PAGE TEXT:
::::

A use process of the multi-functional modularized exercise apparatus 100 is described below in detail. Referring to FIG. 1A to FIG. 2, the multi-functional modularized exercise apparatus 100 is started, and one of the exercise modules 140 is selected. In this case, the power module 130 is set as an active mode or a passive mode. When the control system 150 switches the power module 130 to the active mode, the power module 130 is adapted to generate an auxiliary power to drive the corresponding exercise module 140, and this is suitable for a rehabilitator or a person lacking of strength.

FIG. 3 is a curve relationship diagram of a limb spread angle and a torque of the multi-functional modularized exercise apparatus. When the control system 150 switches the power module 130 to the passive mode, the power module 130 is configured to consume the external force F passing through the exercise module 140. Further, in the passive mode, the user may not select a torque curve, which indicates that the resistance of the power module 130 is changeless during the training process. For example, when the control system 150 sets the resistance (torque) of the power module 130 as 50 Nm, the external force F of the limbs of the user applied to the exercise module 140 needs to overcome the resistance (torque) of 50 Nm.

::::

TO BE DONE:
A – Output the part of the exercise machine text between "FIG. 3 is a" and "(torque) of 50 Nm.", inclusive.
B – Write the next stretch of the exercise machine text, starting right after its last sentence.
You won't need the listing for anything here.

DATASET EXCERPTS:

::::

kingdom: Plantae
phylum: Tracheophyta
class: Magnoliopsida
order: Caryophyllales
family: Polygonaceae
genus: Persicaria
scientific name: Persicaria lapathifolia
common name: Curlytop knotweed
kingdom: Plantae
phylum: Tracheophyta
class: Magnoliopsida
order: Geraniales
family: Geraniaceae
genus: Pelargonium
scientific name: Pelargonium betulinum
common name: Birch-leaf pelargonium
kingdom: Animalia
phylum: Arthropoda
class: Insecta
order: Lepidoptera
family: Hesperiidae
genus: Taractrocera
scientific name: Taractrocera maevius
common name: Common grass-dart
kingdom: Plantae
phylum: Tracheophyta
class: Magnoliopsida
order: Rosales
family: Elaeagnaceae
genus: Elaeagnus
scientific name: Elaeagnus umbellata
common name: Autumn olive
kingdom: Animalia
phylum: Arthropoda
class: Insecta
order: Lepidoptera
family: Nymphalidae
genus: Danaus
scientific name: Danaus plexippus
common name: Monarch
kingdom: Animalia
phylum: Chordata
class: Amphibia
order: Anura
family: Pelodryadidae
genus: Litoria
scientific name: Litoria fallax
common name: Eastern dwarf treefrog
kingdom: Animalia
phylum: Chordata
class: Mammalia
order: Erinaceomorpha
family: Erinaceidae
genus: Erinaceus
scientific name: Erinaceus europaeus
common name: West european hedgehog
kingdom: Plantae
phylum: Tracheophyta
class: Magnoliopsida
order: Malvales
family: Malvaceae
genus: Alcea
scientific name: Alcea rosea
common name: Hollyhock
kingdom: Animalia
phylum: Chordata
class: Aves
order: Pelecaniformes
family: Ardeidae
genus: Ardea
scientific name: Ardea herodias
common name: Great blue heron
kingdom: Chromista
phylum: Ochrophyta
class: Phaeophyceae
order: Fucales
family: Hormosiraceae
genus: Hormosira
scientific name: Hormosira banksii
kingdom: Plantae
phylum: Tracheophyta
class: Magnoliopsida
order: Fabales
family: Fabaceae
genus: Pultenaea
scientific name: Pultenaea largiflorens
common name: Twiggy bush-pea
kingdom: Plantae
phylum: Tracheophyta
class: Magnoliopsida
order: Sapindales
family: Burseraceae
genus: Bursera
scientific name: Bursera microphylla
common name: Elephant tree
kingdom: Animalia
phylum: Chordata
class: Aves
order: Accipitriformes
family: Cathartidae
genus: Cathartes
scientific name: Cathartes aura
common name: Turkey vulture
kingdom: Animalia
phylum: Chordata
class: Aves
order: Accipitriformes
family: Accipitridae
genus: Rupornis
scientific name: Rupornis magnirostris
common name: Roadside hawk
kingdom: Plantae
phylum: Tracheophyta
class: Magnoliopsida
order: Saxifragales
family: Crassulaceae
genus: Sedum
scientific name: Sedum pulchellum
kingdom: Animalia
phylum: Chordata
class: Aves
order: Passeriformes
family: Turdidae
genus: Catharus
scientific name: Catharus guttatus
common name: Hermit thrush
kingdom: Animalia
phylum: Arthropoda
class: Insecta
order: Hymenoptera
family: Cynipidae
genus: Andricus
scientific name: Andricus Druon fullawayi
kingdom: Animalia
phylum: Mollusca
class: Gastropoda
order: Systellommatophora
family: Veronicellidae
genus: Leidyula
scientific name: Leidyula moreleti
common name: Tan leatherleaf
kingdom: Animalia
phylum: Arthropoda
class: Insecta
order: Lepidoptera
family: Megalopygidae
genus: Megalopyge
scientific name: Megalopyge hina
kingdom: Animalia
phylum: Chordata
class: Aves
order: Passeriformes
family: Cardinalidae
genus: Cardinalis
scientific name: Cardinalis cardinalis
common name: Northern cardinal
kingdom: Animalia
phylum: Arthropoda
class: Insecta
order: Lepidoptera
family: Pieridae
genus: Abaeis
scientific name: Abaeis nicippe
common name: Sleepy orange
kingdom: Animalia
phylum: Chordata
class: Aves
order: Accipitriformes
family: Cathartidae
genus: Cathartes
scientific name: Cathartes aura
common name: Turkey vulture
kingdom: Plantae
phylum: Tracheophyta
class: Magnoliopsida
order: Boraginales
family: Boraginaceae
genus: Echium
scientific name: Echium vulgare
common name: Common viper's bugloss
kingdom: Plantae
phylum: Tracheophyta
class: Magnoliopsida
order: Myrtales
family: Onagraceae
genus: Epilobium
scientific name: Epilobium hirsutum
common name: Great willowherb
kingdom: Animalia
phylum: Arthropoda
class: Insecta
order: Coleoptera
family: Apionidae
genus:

::::

RESPONSES IN ORDER:
A –
FIG. 3 is a curve relationship diagram of a limb spread angle and a torque of the multi-functional modularized exercise apparatus. When the control system 150 switches the power module 130 to the passive mode, the power module 130 is configured to consume the external force F passing through the exercise module 140. Further, in the passive mode, the user may not select a torque curve, which indicates that the resistance of the power module 130 is changeless during the training process. For example, when the control system 150 sets the resistance (torque) of the power module 130 as 50 Nm, the external force F of the limbs of the user applied to the exercise module 140 needs to overcome the resistance (torque) of 50 Nm.

B –
Referring to FIG. 2 and FIG. 3, in the passive mode, when the user selects a torque curve, it indicates that the resistance of the power module 130 is dynamically changed during the training process. FIG. 3 is a plurality of curve graphs included by the multi-functional modularized exercise apparatus 100. Curves L1 to L7 respectively represent the lowest to the highest training resistance (torque) of the power module 130. For example, when the control system 150 sets a curve L3, it indicates that when the limb spread angle is 90 degree, and the resistance (torque) of the power module 130 is 21 Nm. When the limb spread angle decreases to 60 degree, the resistance (torque) of the power module 130 is dynamically increased to 26 Nm. Then, in a range from 60 degree to 0 degree of the limb spread angle, the resistance (torque) of the power module 130 is dynamically decreased from 26 Nm to 14 Nm. Training efficiency of the limbs at different spread angles can be improved through the dynamic change of the resistance.

Further, with reference to the foregoing muscle perception module 160, when the user selects one of the curves L1 to L7, the muscle status of the user may be determined through the perception signal, and the curves L1 to L7 applicable to the user may be automatically adjusted. For example, when the control system 150 sets the curve L4 and has trained for a period of time, a perception signal fed back by the muscle perception module 160 to the control system 150 is determined as an energetic status, the control system 150 may determine that the curve L4 is excessively light for the user, and automatically select the curve L5 to increase the intensity of training. On the contrary, when the control system 150 determines that the curve L4 is excessively heavy for the user, the control system 150 automatically selects the curve L3 to decrease the intensity of training.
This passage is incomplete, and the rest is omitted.